Patients with end-stage kidney disease (ESKD) have an incredibly high risk of death and cardiovascular disease, risk which is strongly associated with the level of renal function both in community-based studies and in selected populations with established cardiovascular disease [1].

Moderate renal insufficiency carries a 19% excess risk for cardiovascular complications [2], and the risk is even higher in the elderly [3] and in patients with pre-existing cardiovascular disease [4], [5], [6], [7]. In the general population, the so called Framingham risk factors are able to predict mortality and cardiovascular events [8], [9], [10]. Similarly, the Body Mass Index (BMI) was found to interact with the Framingham score in predicting incident CV diseases in general population [11] and in comorbid conditions [12], while educational status [13] and marital status [14] have been widely associated with mortality in general population.
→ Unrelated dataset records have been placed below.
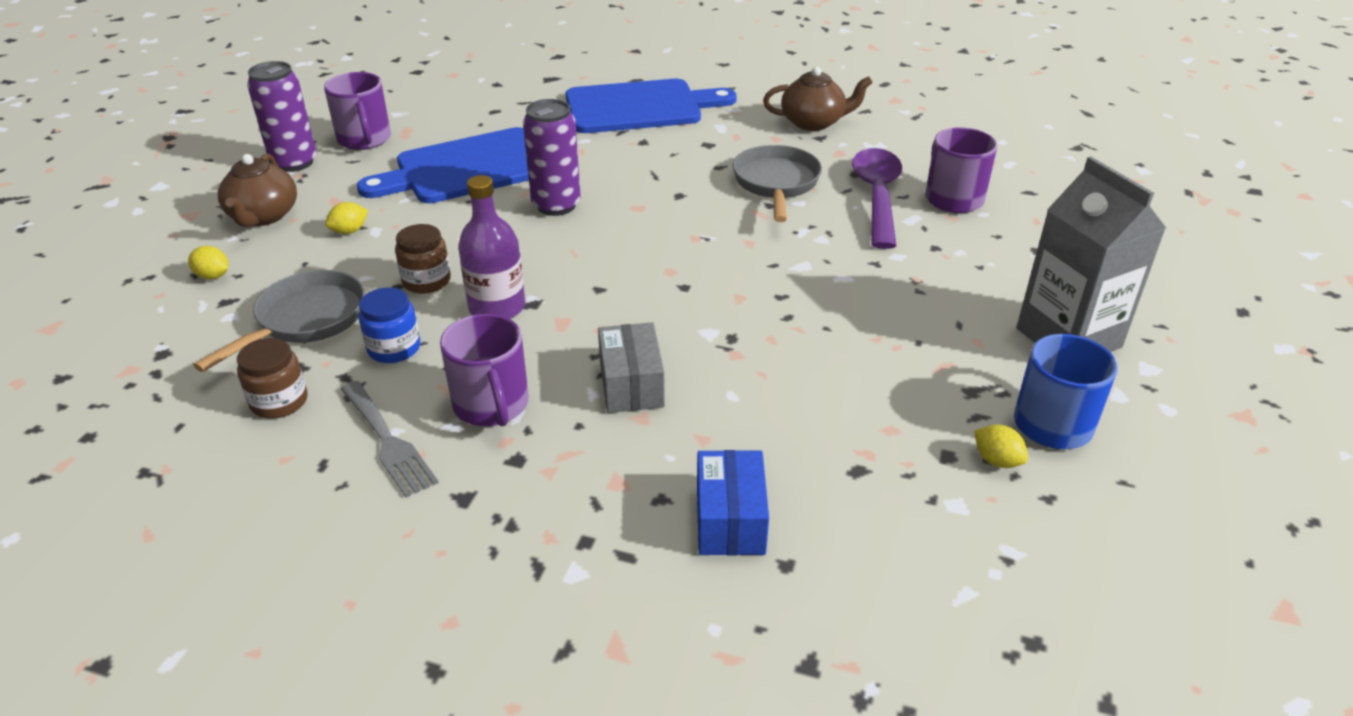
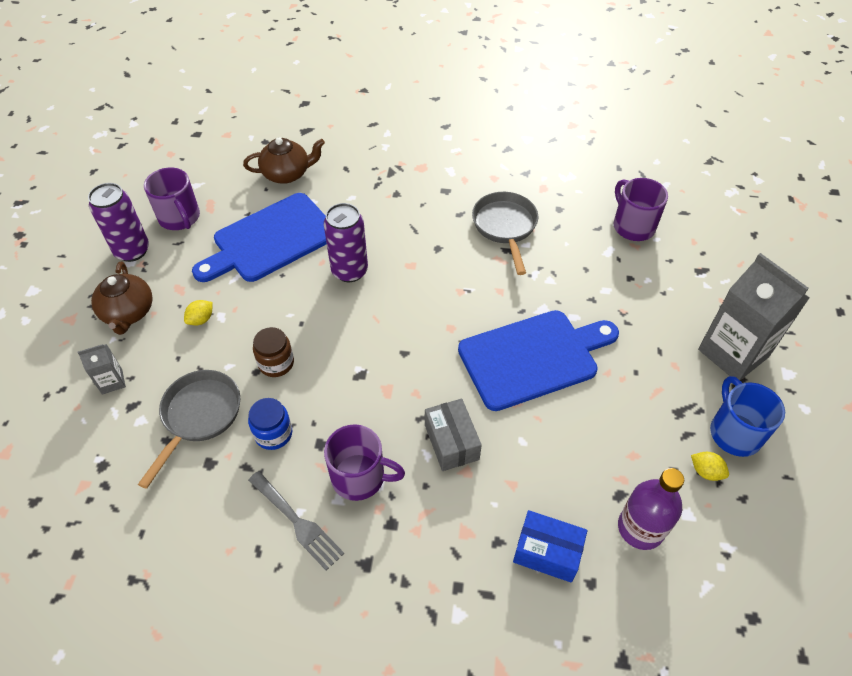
camera: 10 degrees left, 15 degrees up
(213, 276) = (112, 381): yellow lemon -> grey carton
(279, 401) = (207, 498): brown jar -> none
(491, 405) = (360, 477): purple mug -> purple mug turned 45 degrees counterclockwise
(497, 307) = (336, 382): purple bottle -> purple bottle (640, 528)
(640, 107) = (384, 155): blue cutting board -> blue cutting board (533, 358)
(730, 520) = (547, 552): blue box -> blue box turned 60 degrees counterclockwise
(813, 122) = (518, 157): brown teapot -> brown teapot (287, 174)
(877, 196) = (579, 230): purple spoon -> none

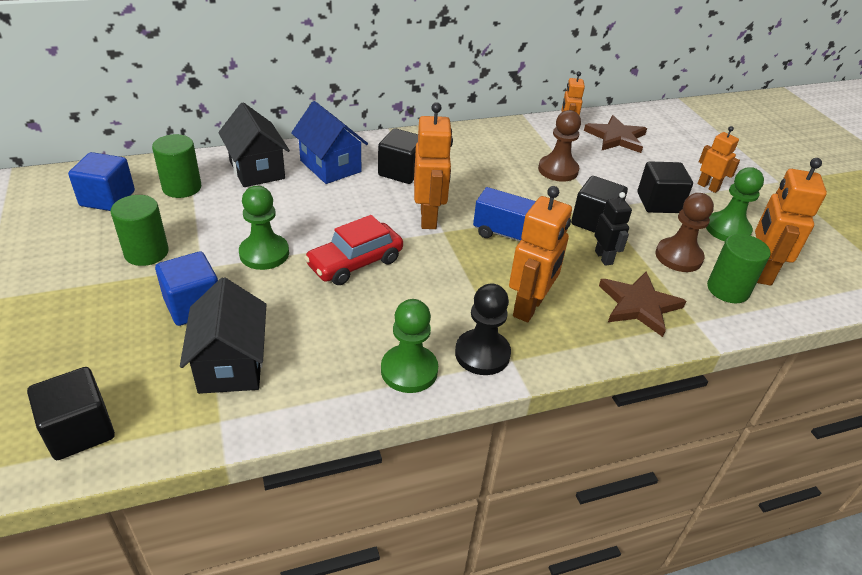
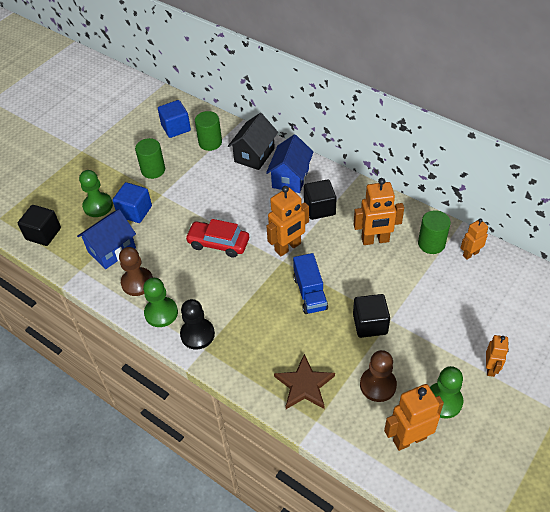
camera: 60 degrees right, 10 degrees up
(231, 364) = (112, 250): black house -> blue house
(264, 253) = (192, 207): green pawn -> green pawn (98, 206)
(529, 307) = (252, 334): orange robot -> orange robot (375, 240)
(558, 170) = (410, 276): brown pawn -> brown pawn (137, 282)
(604, 257) = (335, 346): black robot -> none
(616, 137) = (496, 285): brown star -> none
(659, 203) = (433, 348): black cube -> none
(727, 289) = (368, 426): green cylinder -> green cylinder (431, 244)

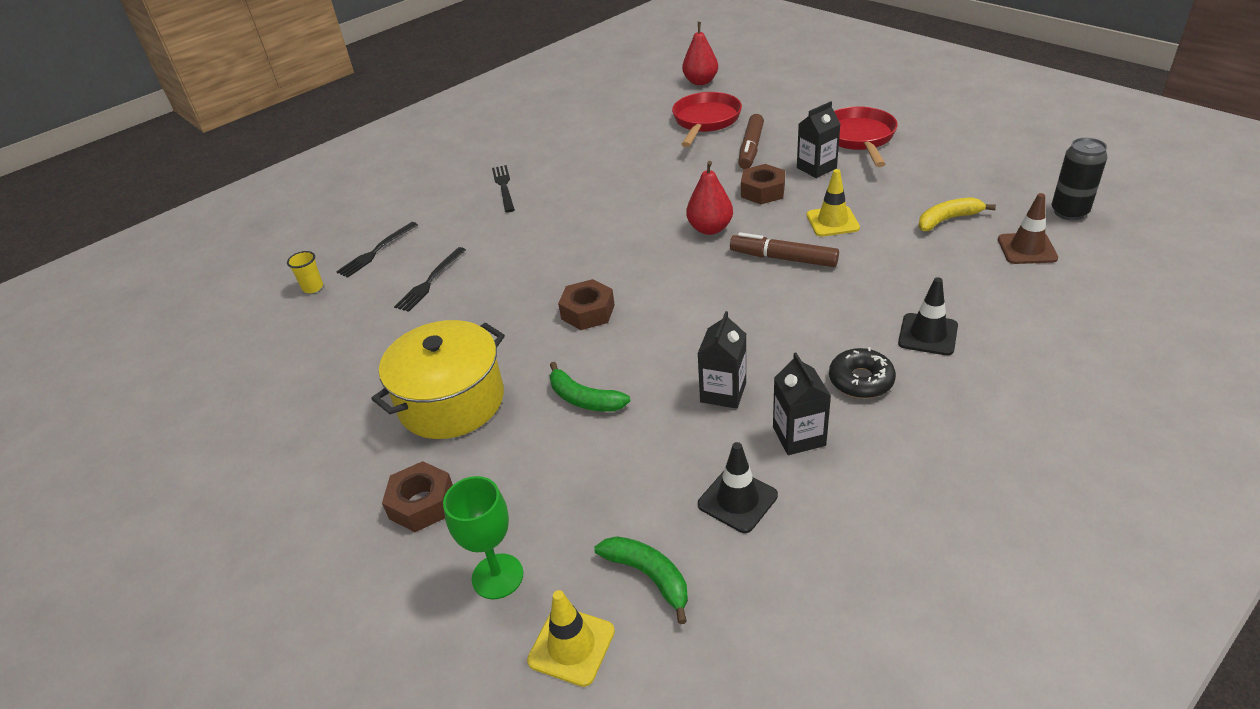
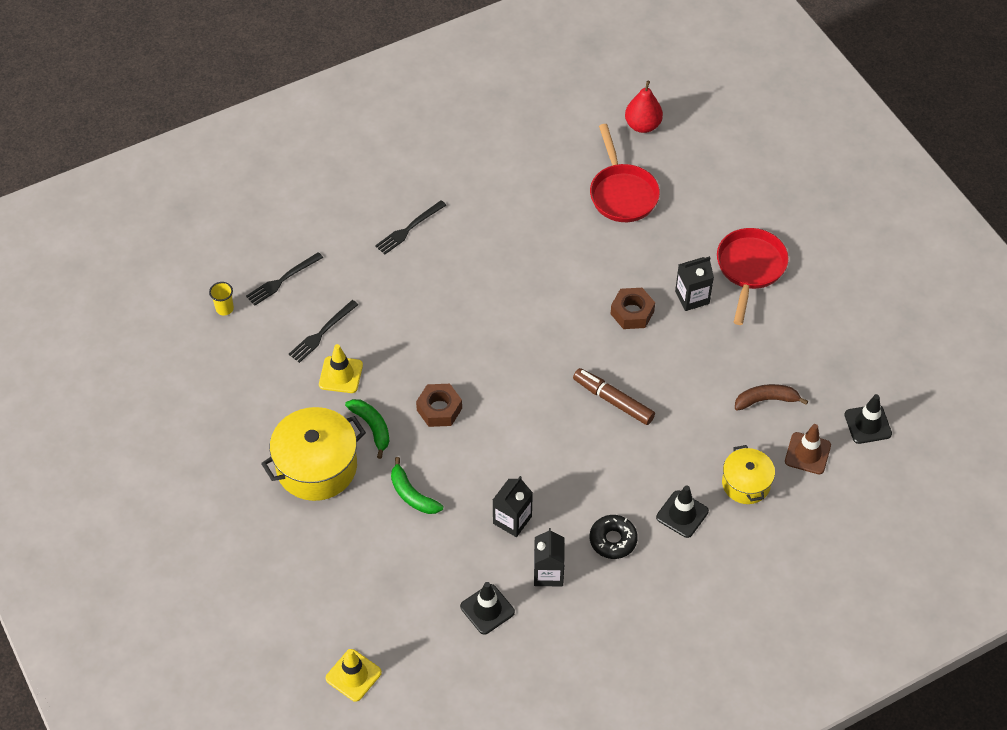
camera: 10 degrees right, 15 degrees up
(422, 503) = (281, 549): brown nut -> none
(497, 576) = (320, 617): green goblet -> none
(504, 187) = (409, 229): black fork -> black fork turned 135 degrees counterclockwise
(649, 576) = (412, 645): green banana -> green banana (372, 427)
(705, 121) = (622, 193): red pan -> red pan turned 135 degrees clockwise
(710, 229) = (568, 345): red pear -> none
(750, 148) = (646, 249): brown marker -> none
(832, 222) = (672, 371): yellow traffic cone -> yellow traffic cone (341, 375)
(947, 220) = (766, 400): yellow banana -> brown banana
(980, 289) = (746, 483): none -> yellow pot
(1069, 212) = (867, 424): black can -> black traffic cone

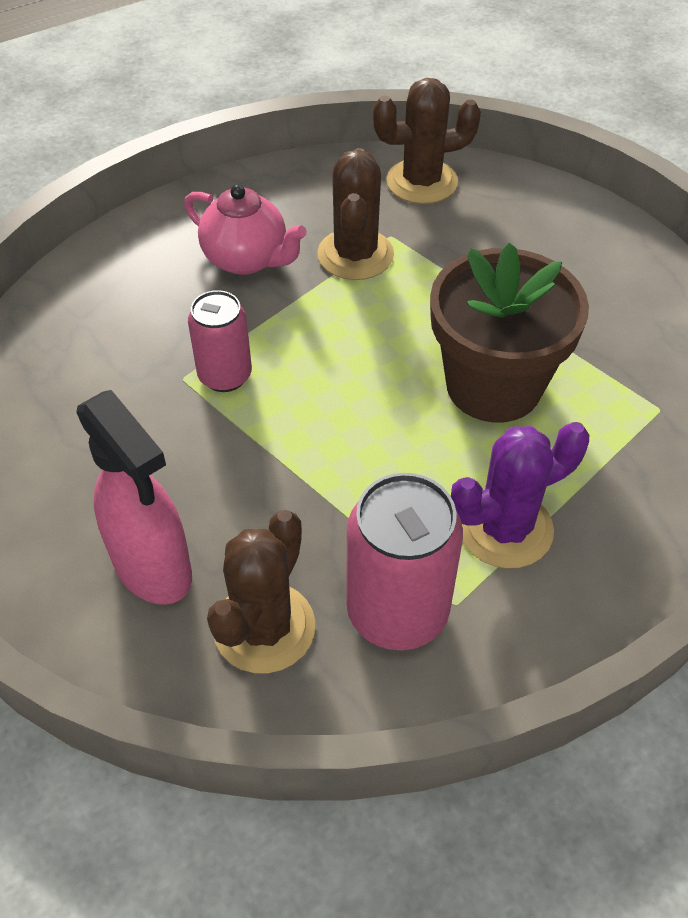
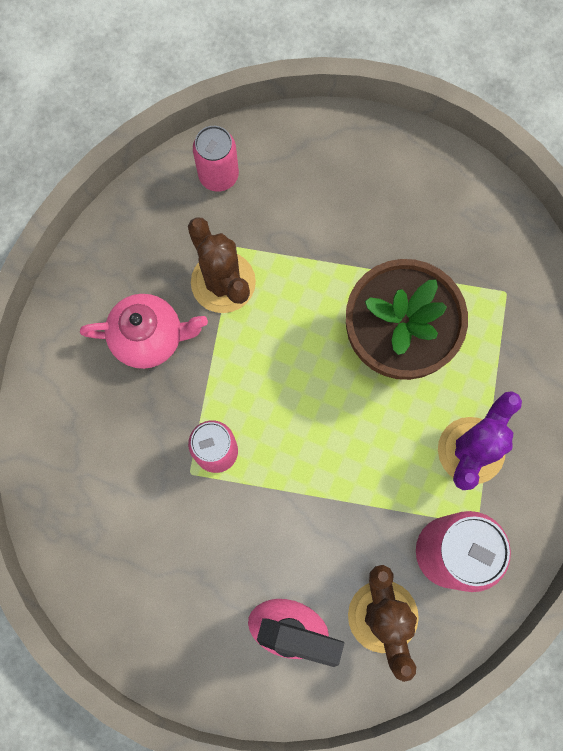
camera: 35 degrees left, 25 degrees up
(422, 182) = (218, 175): brown cactus -> pink can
Contrarily to the general population, where as much as the 75% of excess risk for coronary heart disease could be explained by Framingham risk factors [15], the excess of risk of CVD in CKD patients it is not so easy to explain. Other factors, the so called “uremic risk factors” might contribute to the increase in cardiovascular risk in patients with ESRD [1], [16].

Machine Learning has been extensively used for predicting clinical outcomes. Literature referred to this technique is increasing, so trying to include it in a paper is a hard task. Here we will limit our description to just some of the most recent studies in various clinical fields and some surveys that may guide the interested reader, for example Jothi et al. [17], focused on healthcare data mining. Even more recently, a comprehensive survey of the most widely used computational models and algorithms can be found in Shishvan et al. [18]. In Kavakiotis et al. [19] and Durgadevi and Kalpana [20] is presented a thorough description of Machine Learning methods applied to diabetes mellitus, whereas in Delen et al. [21] the survival time of patients after thoracic transplantations has been successfully predicted. An application of classifiers for the estimation of heart failure can be found in Tripoliti et al. [22], [23], while Sartakhti et al. [24] applied a support vector machine with optimization by means of simulated annealing for the diagnosis of hepatitis disease. In Lopez-Martnez et al. [25] logistic regression is applied to a large dataset to study the risk factors responsible of the emergence of hypertension. The identification of high-risk patients is the main focus of Panicacci et al. [26]. The authors predict the risk of hospitalization relying on socio-economic and administrative data related to aged citizens.

Recent approaches include the employment of multiple algorithms in order to reduce variance and increase the accuracy of diagnosis. In Wang et al. [27], in which a SVM ensemble is used to predict the outbreak of breast cancer, whereas in Zheng et al. [28] a hybrid algorithm of K-means and SVM applied to the diagnosis of breast cancer is presented. With reference to the clinical field of our study, chronic kidney disease have been studied in Abdelaziz et al. [29] and Park et al. [30], devoted to the analysis of acute kidney injury in cancer patients. Chen et al. [31] applied logistic regression to a large dataset in order to predict the emergence of kidney stone disease. Our study faces a binary classification problem with supervised learning, since we are aware of both of the set of inputs made up of all the features, and of the objective to be achieved, represented by the outcome. To predict the mortality due to cardiovascular events and the outbreak of cardiovascular diseases in dialysis patients, several machine learning algorithms (both linear and not) have been used [32]:

• Logistic Regression (LR);

• K-Nearest Neighbor (KNN);

• Classification Decision Tree (CART);

• Naïve Bayes (NB);

• LinearSVC (SVCL);

• Support Vector Classifier with Radial Basis Function kernel (SVCR);

• SVC with Polynomial kernel (SVCP).

Among all, the algorithms with the greatest predictive power are LR and SVC with RBF kernel. We decided to use the latter because it is a very powerful and widespread algorithm, and it has already been used for other similar studies.

Finally, it is important to underline that the GridSearch optimization algorithm [33] has been used in order to achieve greater accuracy.